Avrupa'nın güneydoğusunda bulunan Balkanlar ile Asya'nın güneyinde yer alan ve Asya'nın kalbi olarak da tanımlanan Afganistan arasında çok benzerlikler vardır. Her iki bölge de sahip oldukları jeopolitik, jeoetnik ve jeoteolojik özellikleri nedeniyle “büyük güçler”in bazen saldırılarına, bazen işgallerine ve çoğunlukla da rekabet ve nüfuz alanlarına dönüştürülmüşlerdir. Son iki işgal de gösterdi ki Afganistan'ın paha biçilemez doğal kaynakları , istilaya yönelen emperyalistlerin iştahını kabartan önemli etkenler arasındadır.

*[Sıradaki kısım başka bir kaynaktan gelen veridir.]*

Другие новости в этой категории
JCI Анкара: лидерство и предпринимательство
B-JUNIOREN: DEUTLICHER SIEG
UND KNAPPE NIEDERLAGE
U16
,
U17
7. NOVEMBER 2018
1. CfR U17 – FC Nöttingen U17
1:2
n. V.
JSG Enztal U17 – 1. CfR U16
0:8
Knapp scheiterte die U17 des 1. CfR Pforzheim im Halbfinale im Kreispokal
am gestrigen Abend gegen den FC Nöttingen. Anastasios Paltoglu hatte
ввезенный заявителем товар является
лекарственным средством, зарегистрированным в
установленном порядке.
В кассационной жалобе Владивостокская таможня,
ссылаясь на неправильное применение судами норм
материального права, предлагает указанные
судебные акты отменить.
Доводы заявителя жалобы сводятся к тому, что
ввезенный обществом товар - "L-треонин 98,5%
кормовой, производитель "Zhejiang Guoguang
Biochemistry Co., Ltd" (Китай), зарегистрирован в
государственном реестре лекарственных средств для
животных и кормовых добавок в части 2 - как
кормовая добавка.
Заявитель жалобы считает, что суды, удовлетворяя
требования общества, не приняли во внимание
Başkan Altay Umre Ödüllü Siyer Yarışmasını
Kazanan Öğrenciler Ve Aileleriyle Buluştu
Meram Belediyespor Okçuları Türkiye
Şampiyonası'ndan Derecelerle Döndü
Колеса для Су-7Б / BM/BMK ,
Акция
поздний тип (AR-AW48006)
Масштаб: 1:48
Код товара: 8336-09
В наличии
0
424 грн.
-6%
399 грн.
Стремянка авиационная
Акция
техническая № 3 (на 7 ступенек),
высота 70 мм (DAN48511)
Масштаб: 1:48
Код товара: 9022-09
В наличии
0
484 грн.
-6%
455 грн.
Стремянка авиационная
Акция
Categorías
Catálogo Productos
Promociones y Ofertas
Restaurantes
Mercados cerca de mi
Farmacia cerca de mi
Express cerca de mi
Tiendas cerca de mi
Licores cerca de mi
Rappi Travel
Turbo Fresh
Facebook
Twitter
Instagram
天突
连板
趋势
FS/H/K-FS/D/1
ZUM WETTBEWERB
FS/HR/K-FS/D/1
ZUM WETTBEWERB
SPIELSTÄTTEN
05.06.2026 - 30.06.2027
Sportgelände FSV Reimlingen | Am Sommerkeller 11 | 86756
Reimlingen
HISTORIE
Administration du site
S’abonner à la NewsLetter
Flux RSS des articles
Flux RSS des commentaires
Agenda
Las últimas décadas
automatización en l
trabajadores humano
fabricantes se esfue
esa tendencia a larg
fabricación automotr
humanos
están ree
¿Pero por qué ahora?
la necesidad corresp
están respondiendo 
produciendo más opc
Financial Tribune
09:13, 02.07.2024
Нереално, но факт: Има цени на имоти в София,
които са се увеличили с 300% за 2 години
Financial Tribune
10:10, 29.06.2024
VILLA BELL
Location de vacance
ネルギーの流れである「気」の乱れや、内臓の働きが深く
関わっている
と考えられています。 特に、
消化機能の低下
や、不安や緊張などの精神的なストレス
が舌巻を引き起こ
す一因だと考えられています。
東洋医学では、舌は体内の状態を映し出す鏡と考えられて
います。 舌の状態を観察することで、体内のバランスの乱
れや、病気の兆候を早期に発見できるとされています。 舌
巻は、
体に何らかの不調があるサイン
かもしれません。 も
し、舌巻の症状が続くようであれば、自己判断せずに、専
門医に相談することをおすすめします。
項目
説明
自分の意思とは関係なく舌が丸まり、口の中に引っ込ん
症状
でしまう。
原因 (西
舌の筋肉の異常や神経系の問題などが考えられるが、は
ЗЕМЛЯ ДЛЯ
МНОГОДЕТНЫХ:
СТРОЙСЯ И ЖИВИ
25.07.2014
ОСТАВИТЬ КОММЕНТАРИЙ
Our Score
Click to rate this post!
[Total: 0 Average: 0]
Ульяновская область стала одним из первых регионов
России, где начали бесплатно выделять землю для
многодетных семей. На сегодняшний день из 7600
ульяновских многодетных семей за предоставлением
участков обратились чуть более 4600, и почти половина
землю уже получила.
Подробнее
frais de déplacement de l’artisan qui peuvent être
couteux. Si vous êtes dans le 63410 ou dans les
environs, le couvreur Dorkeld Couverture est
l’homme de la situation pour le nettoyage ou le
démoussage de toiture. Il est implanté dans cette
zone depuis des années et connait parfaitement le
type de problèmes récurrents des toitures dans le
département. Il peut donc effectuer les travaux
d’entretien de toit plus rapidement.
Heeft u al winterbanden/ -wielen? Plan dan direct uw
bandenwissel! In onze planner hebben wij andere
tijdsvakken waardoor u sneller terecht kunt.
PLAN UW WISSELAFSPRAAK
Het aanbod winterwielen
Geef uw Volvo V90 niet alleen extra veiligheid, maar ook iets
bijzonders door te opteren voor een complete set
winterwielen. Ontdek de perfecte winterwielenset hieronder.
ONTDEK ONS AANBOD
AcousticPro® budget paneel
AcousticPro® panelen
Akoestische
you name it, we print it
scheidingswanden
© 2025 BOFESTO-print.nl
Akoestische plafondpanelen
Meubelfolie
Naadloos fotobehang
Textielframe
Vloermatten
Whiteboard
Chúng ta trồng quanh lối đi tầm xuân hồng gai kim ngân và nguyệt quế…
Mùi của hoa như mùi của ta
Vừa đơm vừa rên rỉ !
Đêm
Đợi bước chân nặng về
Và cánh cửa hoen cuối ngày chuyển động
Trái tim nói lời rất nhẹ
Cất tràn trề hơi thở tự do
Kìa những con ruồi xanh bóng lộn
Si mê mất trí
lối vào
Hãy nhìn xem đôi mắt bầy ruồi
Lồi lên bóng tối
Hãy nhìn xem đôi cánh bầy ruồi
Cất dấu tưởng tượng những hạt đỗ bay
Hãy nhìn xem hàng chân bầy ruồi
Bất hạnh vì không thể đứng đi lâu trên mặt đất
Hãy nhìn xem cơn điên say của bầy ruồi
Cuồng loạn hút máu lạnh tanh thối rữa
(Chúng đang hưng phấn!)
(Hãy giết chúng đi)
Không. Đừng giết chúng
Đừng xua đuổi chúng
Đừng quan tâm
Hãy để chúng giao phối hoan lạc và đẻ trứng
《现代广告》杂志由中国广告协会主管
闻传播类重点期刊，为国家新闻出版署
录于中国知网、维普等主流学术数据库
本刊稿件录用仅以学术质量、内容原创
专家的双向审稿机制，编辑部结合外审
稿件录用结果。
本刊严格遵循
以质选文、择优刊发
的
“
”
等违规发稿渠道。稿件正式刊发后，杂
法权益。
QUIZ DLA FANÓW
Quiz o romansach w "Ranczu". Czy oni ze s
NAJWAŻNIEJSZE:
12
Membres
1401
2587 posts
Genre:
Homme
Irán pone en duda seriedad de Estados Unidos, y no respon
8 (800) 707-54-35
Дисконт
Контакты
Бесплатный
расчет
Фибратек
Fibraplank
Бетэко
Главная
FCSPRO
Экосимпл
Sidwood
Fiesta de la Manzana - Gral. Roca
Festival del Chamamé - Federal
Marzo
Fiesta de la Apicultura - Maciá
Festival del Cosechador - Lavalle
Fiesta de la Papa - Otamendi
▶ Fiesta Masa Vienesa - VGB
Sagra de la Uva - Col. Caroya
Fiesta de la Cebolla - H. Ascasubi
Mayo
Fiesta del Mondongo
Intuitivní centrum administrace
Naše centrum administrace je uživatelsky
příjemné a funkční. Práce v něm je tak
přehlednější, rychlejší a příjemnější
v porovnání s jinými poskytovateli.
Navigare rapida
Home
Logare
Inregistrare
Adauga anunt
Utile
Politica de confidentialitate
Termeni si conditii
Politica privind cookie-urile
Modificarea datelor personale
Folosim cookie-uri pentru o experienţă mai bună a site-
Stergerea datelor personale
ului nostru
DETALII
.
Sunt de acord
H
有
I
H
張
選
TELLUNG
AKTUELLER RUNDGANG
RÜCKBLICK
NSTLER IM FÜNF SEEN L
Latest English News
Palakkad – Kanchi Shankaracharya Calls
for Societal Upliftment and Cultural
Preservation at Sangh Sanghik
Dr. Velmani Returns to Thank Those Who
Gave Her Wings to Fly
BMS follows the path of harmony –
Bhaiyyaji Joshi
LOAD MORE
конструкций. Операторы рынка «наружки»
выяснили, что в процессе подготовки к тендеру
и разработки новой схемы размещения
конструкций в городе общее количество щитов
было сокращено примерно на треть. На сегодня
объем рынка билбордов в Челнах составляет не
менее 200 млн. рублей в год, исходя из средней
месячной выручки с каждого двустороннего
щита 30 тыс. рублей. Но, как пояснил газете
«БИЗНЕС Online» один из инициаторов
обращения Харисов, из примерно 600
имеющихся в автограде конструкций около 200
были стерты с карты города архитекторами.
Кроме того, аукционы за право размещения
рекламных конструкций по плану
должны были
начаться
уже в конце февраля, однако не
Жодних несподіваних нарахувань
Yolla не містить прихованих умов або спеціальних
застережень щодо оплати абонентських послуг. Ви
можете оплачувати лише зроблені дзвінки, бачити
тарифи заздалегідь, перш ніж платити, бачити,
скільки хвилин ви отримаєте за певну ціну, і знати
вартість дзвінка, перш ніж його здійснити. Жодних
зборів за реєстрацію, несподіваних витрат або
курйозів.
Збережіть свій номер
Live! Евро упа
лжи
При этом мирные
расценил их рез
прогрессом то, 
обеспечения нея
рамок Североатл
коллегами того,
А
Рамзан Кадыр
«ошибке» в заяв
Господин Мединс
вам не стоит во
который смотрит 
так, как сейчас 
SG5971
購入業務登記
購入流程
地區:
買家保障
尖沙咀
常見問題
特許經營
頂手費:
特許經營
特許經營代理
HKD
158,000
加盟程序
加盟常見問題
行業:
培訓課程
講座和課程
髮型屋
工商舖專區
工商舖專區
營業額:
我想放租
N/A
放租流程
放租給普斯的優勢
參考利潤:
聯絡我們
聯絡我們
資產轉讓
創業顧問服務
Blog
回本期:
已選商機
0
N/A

Balkanlar için kullanılan “Barut Fıçısı” deyimi, Afganistan için de geçerlidir. Afganistan, son bir yüzyıl içinde İngiltere, SSCB ve ABD gibi üç büyük süper gücün işgaline uğramıştır. Ki son iki işgale yaşları 50'nin üzerinde olan bizler de şahidiz. 27 Aralık 1979'da başlayan Rus (SSCB) işgali 10 yıl sürerken, 7 Ekim 2001'de başlayan ABD-NATO işgali de 20 yıl sürdü. Son yüzyılın en fazla bomba yağdırılan, en fazla yakılıp yıkılan, nüfusuna göre en fazla göç ettirilen ve en uzun işgal edilen ülkesi Afganistan'dır. Dünyanın en fakir halklarından diyebileceğimiz Afganlıların Amerika'ya Vietnam'dakinden daha ağır bir yenilgi tattırmaları şüphesiz ki her takdirin üstündedir. Ancak bu zafer ne kadar büyük olursa olsun, Afganlılara kendi ülkelerinde barış ve güven içinde yaşamanın ve inançlarına uygun bir düzen kurmanın garantisi değildir.